„Und Du hast in der ersten Minute nur an meinen Umhang gedacht, an den braunen Umhang. Wir nehmen uns nichts, Mamachen. Du denkst an die Kleidung, ich ans Essen — fürs Epikureische sind wir alle beide, Gott sei Dank.“
„Ach, Mone, Du bist genau wie immer,“ klagte Frau von Birken, indes sie ihrer Tochter ins Eßzimmer folgte. „Und ich hatte gedacht, Du würdest Dich geändert haben. Gerade von Tante Kläre habe ich Einfluß auf Dich erwartet.“
„Ach, es ist komisch, Mamachen, es hat eigentlich niemand Einfluß auf mich. Ich habe so andere Ansichten. Die würde ich ja gern ändern, wenn mich irgend jemand durch Argumente überzeugen könnte.
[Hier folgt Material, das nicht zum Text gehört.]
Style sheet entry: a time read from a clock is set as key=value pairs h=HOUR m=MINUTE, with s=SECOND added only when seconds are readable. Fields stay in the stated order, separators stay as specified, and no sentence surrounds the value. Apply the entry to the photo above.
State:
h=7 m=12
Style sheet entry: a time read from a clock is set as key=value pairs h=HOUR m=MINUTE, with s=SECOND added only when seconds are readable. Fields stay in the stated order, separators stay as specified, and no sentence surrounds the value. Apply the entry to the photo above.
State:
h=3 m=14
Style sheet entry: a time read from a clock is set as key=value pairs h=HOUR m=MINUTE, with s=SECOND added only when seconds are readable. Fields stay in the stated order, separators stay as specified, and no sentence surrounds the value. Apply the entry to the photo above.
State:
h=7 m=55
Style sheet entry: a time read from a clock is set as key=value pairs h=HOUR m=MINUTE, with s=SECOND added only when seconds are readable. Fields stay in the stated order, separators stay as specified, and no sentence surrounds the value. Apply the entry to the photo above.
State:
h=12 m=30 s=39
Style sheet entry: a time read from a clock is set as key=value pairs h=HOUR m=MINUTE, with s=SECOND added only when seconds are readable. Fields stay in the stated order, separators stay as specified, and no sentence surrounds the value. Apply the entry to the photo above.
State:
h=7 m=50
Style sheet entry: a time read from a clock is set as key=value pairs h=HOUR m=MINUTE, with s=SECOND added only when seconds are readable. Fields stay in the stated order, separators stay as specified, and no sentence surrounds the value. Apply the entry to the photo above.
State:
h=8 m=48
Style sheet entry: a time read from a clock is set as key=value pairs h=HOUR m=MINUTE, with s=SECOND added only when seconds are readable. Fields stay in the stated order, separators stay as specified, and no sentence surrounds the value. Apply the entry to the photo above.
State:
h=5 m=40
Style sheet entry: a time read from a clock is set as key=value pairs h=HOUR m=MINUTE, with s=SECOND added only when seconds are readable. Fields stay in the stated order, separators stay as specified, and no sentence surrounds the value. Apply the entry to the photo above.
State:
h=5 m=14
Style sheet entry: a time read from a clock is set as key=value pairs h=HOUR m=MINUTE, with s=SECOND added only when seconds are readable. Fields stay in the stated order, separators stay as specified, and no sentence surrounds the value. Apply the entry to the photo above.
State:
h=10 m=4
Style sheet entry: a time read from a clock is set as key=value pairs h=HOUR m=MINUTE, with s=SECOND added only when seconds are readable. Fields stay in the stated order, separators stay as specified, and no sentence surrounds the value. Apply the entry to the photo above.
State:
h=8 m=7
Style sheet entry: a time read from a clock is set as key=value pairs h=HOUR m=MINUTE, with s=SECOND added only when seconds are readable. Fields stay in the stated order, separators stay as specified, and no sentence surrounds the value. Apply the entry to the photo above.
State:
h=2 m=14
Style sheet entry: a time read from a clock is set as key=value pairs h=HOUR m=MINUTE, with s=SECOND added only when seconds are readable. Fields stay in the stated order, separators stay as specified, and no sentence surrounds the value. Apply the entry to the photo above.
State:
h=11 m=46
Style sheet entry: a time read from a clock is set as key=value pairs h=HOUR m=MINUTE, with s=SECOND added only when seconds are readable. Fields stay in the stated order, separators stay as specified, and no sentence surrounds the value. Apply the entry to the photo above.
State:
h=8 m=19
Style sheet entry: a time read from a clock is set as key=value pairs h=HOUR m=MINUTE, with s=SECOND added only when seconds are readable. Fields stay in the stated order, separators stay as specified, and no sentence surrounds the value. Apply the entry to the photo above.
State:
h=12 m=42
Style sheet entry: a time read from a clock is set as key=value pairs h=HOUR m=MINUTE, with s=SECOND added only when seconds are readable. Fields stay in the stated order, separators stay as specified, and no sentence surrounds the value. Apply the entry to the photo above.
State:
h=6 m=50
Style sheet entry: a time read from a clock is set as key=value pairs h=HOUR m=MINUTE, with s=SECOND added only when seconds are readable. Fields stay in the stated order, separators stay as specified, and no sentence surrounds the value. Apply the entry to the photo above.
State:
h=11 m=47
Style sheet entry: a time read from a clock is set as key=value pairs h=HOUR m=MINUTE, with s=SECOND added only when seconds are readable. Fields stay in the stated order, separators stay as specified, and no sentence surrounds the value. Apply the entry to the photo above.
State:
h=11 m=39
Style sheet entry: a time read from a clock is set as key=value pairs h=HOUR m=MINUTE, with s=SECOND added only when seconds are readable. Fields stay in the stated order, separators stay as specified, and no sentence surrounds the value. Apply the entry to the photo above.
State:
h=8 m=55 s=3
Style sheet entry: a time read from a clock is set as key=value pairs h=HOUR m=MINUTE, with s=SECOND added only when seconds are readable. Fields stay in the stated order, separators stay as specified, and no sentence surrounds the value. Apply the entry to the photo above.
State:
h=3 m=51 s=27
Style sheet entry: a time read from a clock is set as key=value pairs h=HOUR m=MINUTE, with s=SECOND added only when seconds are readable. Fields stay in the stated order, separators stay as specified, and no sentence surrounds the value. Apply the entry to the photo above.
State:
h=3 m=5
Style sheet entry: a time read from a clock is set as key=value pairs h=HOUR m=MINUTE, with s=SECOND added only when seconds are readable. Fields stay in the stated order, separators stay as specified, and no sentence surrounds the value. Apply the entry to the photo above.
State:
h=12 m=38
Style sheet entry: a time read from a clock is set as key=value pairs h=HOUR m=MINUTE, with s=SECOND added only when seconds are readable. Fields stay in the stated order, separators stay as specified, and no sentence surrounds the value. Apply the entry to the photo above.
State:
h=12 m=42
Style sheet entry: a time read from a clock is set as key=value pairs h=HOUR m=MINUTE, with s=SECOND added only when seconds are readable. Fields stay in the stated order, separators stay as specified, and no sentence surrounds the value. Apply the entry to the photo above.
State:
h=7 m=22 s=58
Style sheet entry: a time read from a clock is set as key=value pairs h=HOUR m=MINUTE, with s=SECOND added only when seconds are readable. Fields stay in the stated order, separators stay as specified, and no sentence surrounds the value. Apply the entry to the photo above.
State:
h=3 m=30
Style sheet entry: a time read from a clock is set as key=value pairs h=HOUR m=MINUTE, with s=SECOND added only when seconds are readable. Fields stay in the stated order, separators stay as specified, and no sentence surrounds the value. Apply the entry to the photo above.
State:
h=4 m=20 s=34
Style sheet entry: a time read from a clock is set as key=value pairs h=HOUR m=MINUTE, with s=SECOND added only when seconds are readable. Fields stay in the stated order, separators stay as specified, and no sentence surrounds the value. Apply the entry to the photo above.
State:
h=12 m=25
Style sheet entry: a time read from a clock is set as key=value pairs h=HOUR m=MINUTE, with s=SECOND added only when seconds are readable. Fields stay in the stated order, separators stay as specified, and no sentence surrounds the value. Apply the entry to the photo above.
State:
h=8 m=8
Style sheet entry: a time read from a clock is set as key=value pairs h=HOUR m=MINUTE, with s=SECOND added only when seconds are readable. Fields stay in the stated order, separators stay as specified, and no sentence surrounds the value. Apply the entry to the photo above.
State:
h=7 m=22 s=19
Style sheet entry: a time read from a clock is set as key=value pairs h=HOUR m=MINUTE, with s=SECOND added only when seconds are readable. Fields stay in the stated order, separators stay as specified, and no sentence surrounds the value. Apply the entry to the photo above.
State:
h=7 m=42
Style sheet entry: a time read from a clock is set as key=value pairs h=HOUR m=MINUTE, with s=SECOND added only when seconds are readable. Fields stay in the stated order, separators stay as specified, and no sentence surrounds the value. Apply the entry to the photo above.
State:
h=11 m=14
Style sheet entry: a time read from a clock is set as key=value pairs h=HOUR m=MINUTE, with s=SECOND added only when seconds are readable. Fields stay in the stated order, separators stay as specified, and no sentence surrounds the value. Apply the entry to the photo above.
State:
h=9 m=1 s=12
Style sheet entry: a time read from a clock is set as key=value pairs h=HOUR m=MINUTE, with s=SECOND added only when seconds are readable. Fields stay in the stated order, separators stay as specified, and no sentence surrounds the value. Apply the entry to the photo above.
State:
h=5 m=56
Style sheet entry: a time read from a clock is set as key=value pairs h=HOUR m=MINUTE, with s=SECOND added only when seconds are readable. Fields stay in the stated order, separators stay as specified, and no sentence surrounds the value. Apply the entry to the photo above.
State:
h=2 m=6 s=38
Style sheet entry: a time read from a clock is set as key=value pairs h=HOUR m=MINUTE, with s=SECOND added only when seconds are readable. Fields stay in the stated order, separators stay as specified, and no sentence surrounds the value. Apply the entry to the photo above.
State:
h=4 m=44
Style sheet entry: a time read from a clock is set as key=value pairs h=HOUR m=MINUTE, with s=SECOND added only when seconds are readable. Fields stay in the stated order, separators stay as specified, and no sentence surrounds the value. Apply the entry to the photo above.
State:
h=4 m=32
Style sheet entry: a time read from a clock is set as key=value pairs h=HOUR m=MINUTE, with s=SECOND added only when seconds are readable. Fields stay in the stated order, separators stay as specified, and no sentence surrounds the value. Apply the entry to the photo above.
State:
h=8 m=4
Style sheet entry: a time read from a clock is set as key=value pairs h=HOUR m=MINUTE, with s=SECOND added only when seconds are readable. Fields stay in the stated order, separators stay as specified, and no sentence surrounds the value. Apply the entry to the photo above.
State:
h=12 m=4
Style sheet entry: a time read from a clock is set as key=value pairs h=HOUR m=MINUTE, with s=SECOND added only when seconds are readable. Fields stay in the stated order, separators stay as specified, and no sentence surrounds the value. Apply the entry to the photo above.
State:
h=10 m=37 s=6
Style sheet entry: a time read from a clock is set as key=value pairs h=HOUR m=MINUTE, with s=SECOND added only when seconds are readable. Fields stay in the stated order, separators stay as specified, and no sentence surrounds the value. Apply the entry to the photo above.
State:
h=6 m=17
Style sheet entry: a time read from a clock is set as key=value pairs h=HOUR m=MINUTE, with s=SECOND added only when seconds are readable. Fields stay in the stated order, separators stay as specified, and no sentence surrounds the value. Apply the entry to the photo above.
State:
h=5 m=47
Aber was die andern sagen, das ist nie stichhaltig: das zerfetze ich mit ein paar Worten. — Wenn mich irgend jemand überzeugen könnte, mir eine Direktive geben — mais je ne demande pas mieux.“
„Nun sage lieber bloß schon gleich, was Du angestellt hast,“ sagte das geliebte Heinzemännchen trocken.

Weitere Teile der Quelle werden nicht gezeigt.